More from the you-can’t-say-that-on-television (or in polite society) files. This time courtesy of (former) CNN anchor Rick Sanchez. Here’s how the Huffington Post summarized his remarks:

Discussing Stewart with radio host Pete Dominick, Sanchez said that the “Daily Show” host has a limited worldview, and called him a “bigot.”

The conversation began with Sanchez decrying “elite, Northeast establishment liberals” who “deep down, when they look at a guy like me, they see a guy automatically who belongs in the second tier, and not the top tier.

“I think to some extent Jon Stewart and [Stephen] Colbert are the same way. I think Jon Stewart’s a bigot,” he said. “I think he looks at the world through, his mom, who was a school teacher, and his dad, who was a physicist or something like that. Great, I’m so happy that he grew up in a suburban middle class New Jersey home with everything you could ever imagine.”
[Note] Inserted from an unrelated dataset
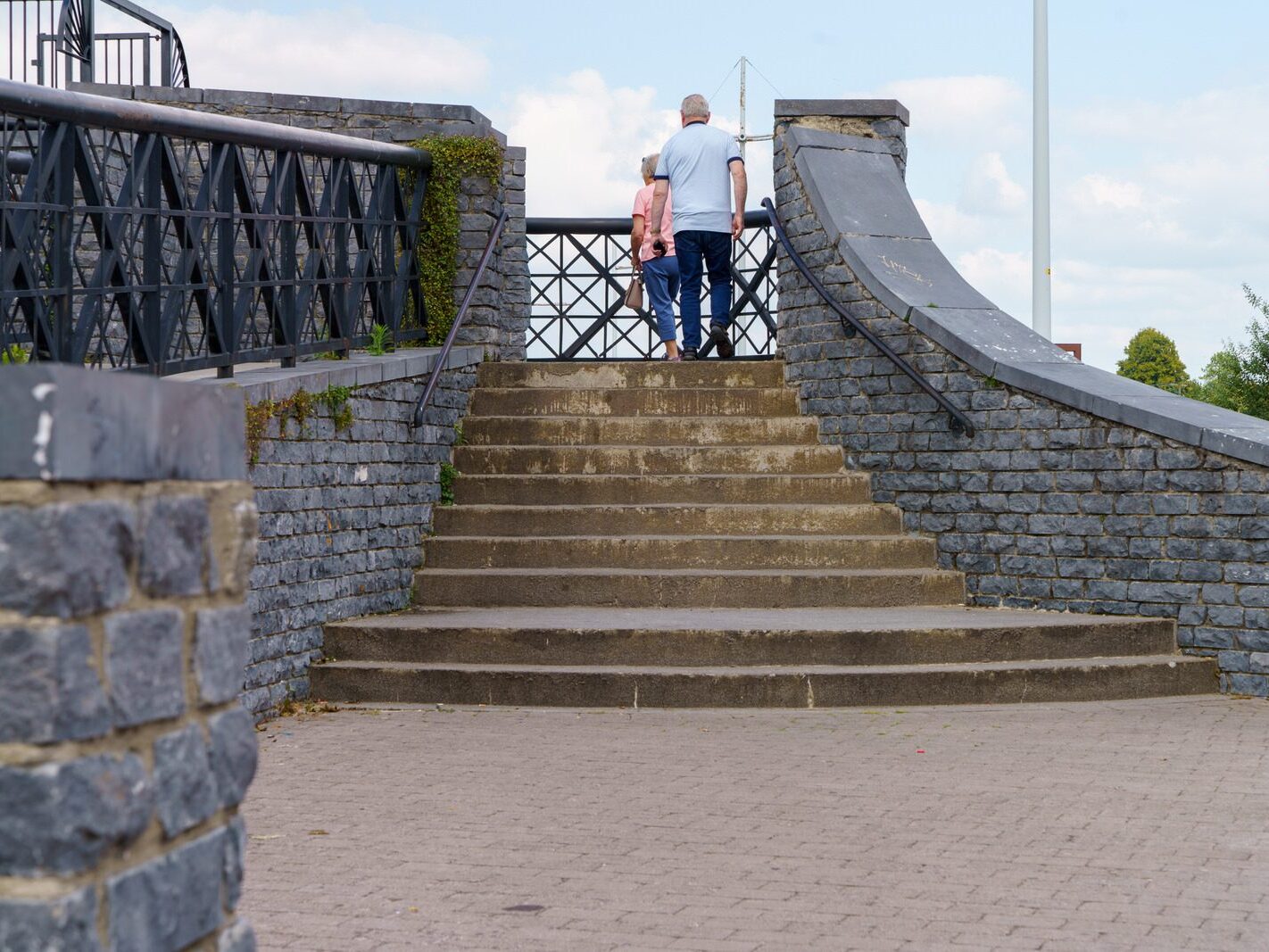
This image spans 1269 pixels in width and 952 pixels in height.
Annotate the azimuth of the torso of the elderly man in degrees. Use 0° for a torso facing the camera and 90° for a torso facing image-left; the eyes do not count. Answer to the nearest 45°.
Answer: approximately 180°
Sanchez then went on to claim that CNN and the rest of the media are run by Jews—like Stewart.

You can hear the whole conversation in the above video. As I’ve discussed before, the Jewish-media conspiracy is a myth. An enduring one that is reinforced by the likes of folks who see a Jew everywhere they look in the MSM—repeat: Rupert Murdoch is not Jewish.
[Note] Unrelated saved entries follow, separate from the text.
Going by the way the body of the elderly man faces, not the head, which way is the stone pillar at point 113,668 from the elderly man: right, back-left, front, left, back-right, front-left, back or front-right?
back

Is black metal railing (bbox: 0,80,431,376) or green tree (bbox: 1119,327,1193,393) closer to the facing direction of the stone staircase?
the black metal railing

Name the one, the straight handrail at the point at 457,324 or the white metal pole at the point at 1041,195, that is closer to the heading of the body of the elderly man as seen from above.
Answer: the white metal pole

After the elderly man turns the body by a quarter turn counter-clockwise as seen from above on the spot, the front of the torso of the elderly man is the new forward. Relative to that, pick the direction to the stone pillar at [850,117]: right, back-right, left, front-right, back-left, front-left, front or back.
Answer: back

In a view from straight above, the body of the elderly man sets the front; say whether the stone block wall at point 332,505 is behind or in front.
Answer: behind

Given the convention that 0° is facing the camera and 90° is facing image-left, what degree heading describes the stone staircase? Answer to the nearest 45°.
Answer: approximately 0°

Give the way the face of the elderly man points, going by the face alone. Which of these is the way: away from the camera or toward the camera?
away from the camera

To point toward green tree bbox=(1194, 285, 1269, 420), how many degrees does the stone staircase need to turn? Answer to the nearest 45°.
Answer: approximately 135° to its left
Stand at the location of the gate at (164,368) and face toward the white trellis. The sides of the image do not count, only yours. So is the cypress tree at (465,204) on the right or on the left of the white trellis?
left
Anyway, Sanchez got canned at CNN for his comments. Probably by those Jews running the place.

The remarks and fallout have attracted attention around the globe—here’s the Tehran Times coverage—and even brought a much-needed ratings boost to Sanchez’s CNN program, according to Gawker:

Rick’s List was the most-watched program on CNN yesterday. Too bad Sanchez wasn’t hosting because he’d been fired for his anti-semitic rant.